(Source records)

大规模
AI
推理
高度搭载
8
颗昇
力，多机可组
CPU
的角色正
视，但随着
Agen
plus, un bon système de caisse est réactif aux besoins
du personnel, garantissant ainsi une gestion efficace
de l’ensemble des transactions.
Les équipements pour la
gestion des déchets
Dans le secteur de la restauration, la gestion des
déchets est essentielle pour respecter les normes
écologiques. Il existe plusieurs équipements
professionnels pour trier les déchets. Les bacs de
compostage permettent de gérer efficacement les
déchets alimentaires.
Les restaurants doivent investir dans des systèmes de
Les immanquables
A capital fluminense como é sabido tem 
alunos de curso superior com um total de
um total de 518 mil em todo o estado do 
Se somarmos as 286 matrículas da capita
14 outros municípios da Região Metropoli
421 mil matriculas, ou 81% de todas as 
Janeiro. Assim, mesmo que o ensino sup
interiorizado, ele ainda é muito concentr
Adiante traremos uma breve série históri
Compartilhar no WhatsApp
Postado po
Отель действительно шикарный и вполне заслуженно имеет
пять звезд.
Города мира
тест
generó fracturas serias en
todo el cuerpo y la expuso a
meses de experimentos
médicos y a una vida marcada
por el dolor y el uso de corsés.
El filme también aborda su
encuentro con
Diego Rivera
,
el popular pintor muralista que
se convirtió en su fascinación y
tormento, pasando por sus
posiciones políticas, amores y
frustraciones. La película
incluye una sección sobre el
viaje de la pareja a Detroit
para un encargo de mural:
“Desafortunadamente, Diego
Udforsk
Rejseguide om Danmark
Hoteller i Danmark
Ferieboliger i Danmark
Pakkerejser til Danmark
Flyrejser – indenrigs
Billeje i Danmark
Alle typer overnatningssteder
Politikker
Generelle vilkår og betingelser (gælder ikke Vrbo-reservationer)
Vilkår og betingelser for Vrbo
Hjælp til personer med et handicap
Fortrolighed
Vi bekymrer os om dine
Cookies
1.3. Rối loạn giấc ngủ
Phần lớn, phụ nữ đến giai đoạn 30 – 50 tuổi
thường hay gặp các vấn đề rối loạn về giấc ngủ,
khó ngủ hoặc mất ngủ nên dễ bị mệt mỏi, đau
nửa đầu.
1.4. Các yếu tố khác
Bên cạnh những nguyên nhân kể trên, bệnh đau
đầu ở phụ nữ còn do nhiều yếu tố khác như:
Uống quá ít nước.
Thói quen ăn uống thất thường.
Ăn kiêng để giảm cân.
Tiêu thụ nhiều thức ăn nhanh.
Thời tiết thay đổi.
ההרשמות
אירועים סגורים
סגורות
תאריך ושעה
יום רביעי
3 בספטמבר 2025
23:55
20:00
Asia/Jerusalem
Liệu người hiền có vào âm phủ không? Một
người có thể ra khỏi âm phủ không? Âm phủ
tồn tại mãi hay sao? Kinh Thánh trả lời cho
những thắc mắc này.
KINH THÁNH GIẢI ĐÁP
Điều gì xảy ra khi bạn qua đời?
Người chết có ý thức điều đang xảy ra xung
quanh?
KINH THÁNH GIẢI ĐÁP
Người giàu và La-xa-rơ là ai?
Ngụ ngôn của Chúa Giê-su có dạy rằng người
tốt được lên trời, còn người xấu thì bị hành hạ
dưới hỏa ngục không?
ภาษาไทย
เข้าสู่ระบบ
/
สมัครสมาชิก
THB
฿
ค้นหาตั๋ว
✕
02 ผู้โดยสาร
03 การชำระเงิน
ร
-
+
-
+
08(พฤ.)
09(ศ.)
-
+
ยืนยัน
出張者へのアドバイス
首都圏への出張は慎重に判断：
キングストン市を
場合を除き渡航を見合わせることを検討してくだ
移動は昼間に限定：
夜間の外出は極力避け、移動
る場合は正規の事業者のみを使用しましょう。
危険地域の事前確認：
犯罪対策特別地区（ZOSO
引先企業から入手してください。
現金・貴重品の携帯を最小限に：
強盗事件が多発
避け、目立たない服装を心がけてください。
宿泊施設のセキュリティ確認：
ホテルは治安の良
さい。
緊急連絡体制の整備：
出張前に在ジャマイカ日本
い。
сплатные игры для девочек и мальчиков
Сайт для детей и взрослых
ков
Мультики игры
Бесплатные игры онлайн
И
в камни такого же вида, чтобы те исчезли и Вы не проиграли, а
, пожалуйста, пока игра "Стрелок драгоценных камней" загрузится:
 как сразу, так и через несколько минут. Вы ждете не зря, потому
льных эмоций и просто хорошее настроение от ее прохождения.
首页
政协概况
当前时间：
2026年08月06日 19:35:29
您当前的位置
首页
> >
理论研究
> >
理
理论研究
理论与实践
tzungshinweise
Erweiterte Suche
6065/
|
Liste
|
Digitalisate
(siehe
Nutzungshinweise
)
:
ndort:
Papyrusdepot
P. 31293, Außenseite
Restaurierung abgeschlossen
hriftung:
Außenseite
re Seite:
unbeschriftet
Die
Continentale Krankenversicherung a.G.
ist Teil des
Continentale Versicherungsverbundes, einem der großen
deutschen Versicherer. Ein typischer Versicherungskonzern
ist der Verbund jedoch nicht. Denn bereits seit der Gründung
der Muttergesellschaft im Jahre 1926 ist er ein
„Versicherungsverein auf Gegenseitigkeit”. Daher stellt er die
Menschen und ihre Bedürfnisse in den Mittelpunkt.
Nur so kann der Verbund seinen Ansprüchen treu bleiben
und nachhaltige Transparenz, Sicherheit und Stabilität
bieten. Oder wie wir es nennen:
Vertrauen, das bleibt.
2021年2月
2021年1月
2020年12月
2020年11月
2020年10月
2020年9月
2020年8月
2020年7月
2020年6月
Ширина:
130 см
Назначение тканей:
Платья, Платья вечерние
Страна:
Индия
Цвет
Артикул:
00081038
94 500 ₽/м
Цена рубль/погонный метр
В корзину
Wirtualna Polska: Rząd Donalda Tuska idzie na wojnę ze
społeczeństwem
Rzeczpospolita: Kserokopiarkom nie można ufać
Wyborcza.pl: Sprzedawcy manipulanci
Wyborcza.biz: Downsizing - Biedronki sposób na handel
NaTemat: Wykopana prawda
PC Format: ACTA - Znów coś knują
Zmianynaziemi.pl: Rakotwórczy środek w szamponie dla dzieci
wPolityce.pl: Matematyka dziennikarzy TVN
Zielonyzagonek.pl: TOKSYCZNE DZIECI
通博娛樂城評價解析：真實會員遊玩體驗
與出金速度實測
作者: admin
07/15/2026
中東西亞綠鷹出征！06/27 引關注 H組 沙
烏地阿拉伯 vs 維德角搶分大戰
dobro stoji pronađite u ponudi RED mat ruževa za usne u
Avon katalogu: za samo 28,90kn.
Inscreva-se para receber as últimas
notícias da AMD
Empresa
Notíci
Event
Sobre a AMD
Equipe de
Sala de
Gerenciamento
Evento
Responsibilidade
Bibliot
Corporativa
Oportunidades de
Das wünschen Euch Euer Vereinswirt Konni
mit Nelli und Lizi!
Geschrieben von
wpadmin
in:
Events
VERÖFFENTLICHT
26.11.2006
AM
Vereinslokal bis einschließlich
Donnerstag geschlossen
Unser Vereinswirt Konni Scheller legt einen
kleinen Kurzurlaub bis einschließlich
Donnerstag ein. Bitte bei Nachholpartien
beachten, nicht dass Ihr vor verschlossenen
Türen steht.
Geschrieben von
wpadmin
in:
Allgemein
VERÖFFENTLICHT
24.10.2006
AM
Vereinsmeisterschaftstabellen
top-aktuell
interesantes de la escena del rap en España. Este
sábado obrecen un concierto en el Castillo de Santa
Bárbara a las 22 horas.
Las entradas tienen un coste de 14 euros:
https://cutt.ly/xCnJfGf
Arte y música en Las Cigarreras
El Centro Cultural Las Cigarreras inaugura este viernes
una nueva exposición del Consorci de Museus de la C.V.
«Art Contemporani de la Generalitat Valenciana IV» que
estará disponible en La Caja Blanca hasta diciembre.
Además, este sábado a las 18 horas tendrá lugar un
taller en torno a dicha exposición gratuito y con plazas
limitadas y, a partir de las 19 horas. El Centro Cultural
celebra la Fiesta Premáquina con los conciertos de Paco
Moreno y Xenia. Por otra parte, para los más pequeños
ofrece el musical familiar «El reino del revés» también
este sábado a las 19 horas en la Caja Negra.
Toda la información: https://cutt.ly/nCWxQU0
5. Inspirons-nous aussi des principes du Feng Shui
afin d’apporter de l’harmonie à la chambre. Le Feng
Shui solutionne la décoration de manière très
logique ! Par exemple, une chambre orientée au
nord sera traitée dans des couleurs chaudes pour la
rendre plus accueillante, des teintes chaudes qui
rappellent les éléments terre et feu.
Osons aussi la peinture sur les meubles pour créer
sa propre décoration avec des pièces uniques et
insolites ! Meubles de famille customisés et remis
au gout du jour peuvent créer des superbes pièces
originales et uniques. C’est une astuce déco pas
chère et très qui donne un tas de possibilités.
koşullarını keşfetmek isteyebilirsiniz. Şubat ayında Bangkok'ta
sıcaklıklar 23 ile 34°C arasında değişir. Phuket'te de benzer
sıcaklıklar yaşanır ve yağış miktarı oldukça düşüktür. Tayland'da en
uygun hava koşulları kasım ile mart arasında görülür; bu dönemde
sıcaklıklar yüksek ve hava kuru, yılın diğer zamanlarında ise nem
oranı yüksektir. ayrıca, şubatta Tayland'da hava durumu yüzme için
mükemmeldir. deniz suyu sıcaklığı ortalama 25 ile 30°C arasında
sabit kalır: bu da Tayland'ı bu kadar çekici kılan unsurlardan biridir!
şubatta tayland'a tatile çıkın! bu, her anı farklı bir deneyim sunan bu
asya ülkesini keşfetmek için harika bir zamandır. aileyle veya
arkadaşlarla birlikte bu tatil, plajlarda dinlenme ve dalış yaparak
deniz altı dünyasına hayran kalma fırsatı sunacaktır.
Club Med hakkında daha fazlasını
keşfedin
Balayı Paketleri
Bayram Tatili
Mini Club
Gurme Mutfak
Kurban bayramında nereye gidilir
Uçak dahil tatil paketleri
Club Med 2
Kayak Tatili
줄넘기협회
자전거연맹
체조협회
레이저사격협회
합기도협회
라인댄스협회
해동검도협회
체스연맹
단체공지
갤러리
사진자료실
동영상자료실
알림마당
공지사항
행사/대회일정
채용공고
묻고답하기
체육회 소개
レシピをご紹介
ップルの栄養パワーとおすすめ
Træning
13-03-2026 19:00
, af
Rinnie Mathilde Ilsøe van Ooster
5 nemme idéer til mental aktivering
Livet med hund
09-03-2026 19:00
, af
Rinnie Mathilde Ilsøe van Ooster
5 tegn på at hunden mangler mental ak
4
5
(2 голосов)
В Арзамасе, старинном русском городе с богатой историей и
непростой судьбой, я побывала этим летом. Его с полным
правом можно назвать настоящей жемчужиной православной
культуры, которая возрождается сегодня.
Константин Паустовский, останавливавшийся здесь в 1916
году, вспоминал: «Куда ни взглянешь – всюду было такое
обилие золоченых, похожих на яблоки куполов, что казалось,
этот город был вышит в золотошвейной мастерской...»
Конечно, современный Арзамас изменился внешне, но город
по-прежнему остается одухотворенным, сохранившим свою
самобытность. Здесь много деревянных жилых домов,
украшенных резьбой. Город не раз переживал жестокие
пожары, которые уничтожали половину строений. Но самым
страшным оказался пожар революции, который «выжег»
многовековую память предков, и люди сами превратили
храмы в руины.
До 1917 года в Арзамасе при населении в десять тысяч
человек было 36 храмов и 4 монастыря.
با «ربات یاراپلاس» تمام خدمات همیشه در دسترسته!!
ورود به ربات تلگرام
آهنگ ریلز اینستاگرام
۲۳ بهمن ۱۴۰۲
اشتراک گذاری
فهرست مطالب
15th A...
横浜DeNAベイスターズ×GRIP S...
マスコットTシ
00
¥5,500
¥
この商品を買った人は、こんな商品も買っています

INSTRUCTION => Once you find the line with "El filme también aborda su" above, print it and every line after it up to and including the line with "Pakkerejser til Danmark", exactly as written and nothing else.

PROBLEM SOLUTION =>
El filme también aborda su
encuentro con
Diego Rivera
,
el popular pintor muralista que
se convirtió en su fascinación y
tormento, pasando por sus
posiciones políticas, amores y
frustraciones. La película
incluye una sección sobre el
viaje de la pareja a Detroit
para un encargo de mural:
“Desafortunadamente, Diego
Udforsk
Rejseguide om Danmark
Hoteller i Danmark
Ferieboliger i Danmark
Pakkerejser til Danmark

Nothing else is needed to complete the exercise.